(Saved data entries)
▶

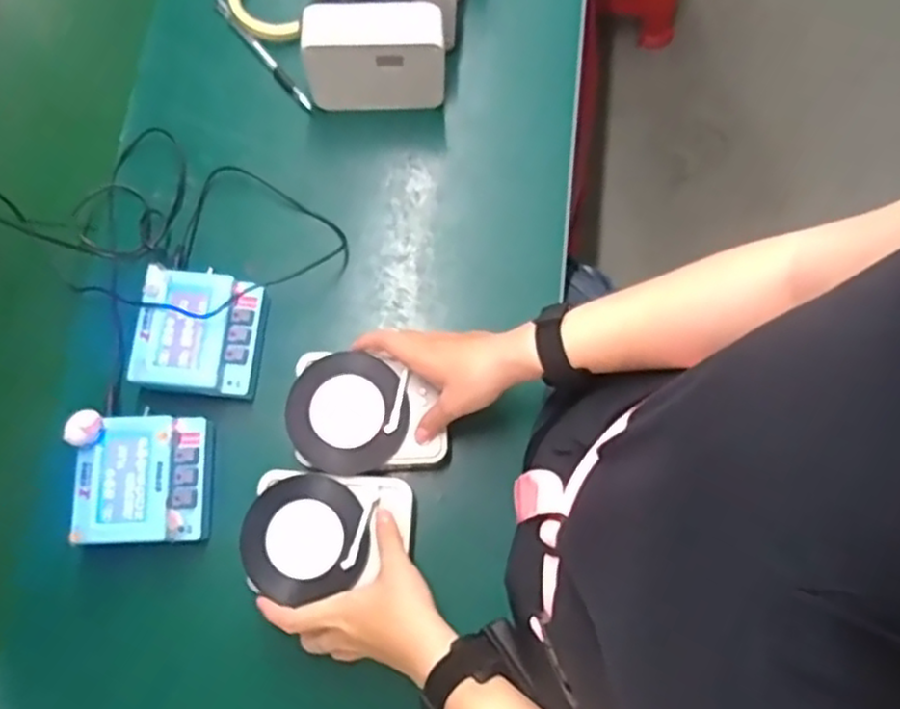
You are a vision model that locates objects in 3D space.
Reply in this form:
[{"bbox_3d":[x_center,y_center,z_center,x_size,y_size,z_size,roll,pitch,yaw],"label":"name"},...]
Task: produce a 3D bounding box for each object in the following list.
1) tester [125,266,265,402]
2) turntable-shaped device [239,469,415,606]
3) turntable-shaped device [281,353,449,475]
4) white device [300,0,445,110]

◀

▶ _EXERCISE_: Lines from the one with "2) turntable-shaped device [239,469,415,606]" through the last line above must be printed exactly; no other line is to appear.

▶ _YOUR RESPONSE_:
2) turntable-shaped device [239,469,415,606]
3) turntable-shaped device [281,353,449,475]
4) white device [300,0,445,110]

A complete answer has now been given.